Periodization is the planning of a workout program that starts in phase 1 to target the endurance fibres in the muscles, with lots of reps and a low load. Gradually over several weeks, the load is increased, but the volume (sets x reps) is decreased. In the transitional phases, the program switches from targeting the endurance fibres to the strength fibres. Rest and recovery between sessions are absolutely essential. 

A trainer should be planning this transitional programming, with about two weeks in between changes in load or volume. It takes that long to adapt and get prepared for changes If you are having problems with excessive muscle soreness that persists longer than a day or two, mention it to the trainer and some regression is in order. When forward changes do happen, the trainer should limit the stress to about 5% increase.

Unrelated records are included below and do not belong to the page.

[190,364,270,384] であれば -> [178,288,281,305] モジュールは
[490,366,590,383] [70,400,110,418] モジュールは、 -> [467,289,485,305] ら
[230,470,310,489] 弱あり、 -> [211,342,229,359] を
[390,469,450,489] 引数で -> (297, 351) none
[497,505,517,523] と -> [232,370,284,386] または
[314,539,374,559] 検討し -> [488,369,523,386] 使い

Super setting is a technique we can use to maximize our workout time, building muscle in a very efficient way. We pair two exercises together, without much rest time between them. There are a few ways to do this.


Agonist super sets. This means the exercise all target the same main muscle (group), and will involve other muscles as well.  You need to do all exercises at  a weight you can just finish your reps with. For instance, if you want to develop stronger, bigger biceps, an agonist super set could look like this: 

1.       Cable curls, low mount. 4 sets, 6-8 reps.

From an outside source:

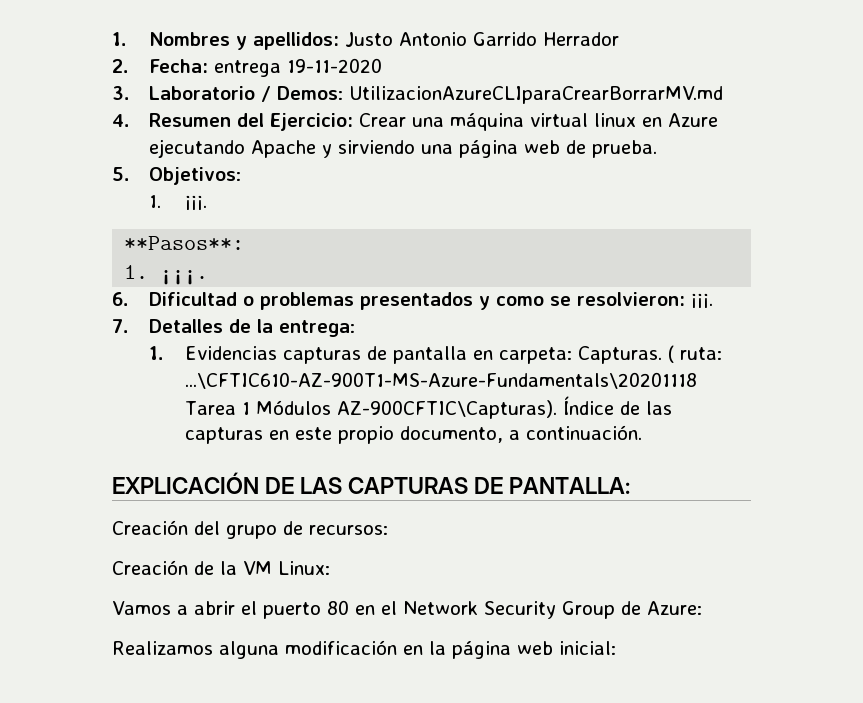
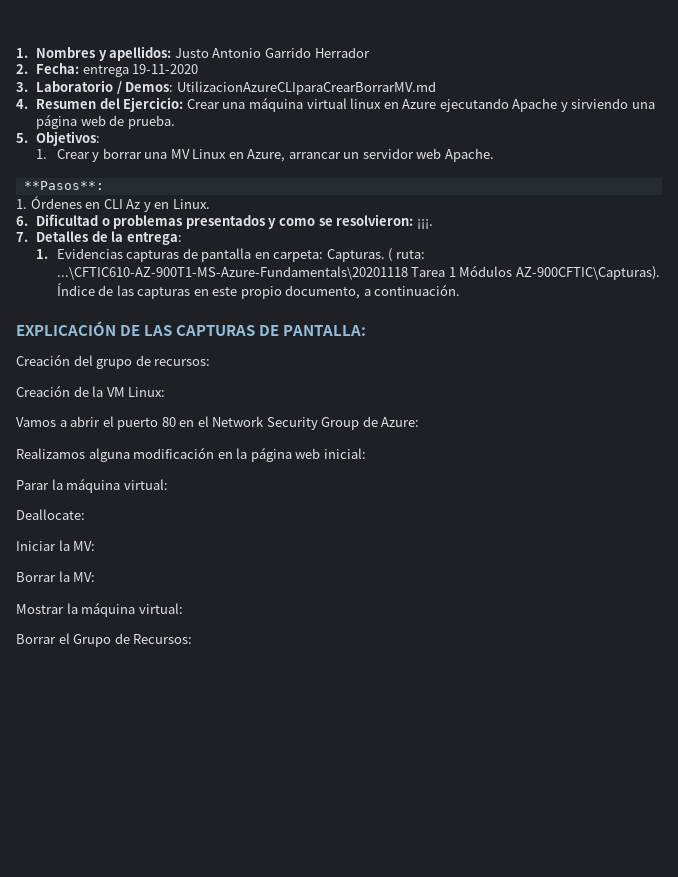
[184,195,207,210] [124,236,245,250] [124,265,209,285] ¡¡¡. // **Pasos**: // 1. ¡¡¡. -> [56,148,494,162] [23,181,104,190] [16,196,210,212] Crear y borrar una MV Linux en Azure, arrancar un servidor web Apache. // **Pasos**: // 1. Órdenes en CLI Az y en Linux.
(616, 648) none -> [16,478,168,493] [16,509,85,520] [16,540,96,551] [16,571,96,582] [16,602,183,617] [16,633,193,647] // Parar la máquina virtual: // Deallocate: // Iniciar la MV: // Borrar la MV: // Mostrar la máquina virtual: // Borrar el Grupo de Recursos:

2.       Incline dumbbell curls. 4 sets, 4-6 reps.


Antagonist super sets.  The exercise you pick for this will target first one muscle group and then the opposing muscle group. For instance, you could work on your chest and then your back. I suggest:

1.       Chest - dumbbells flyes. 3 sets, 6-8 reps

2.       Back - lat pulldowns. 3 sets 6-8 reps

3.       Chest - pushups. 3 sets 15-20 reps

4.       Back - cable rows. 3 sets 6-8 reps


Tri-Sets.  This simply means adding a third exercise to each muscle group.


Staggered super sets. Here we use our rest time between sets to work other muscle groups. This maximizes your time spent and is a very efficient way to get a whole body workout done. For example, between your sets of pushups,  do a plank for 30 seconds. Between your cable rows, do a set of calf raises, holding a set of dumbbells for extra effort.


Cardio and Strength super sets. Do a stint of intense cycling, followed by 2-3 sets of leg presses or squats. Since cycling is very quad-centric, the squats will force the tired quads (and hamstrings, glutes and calves) to work harder still. Or if your cardio is on the elliptical, your glutes will get a fair amount of work - hip extension. So then pair that cardio with lunges, focussing on squeezing the glutes, especially on the rear leg.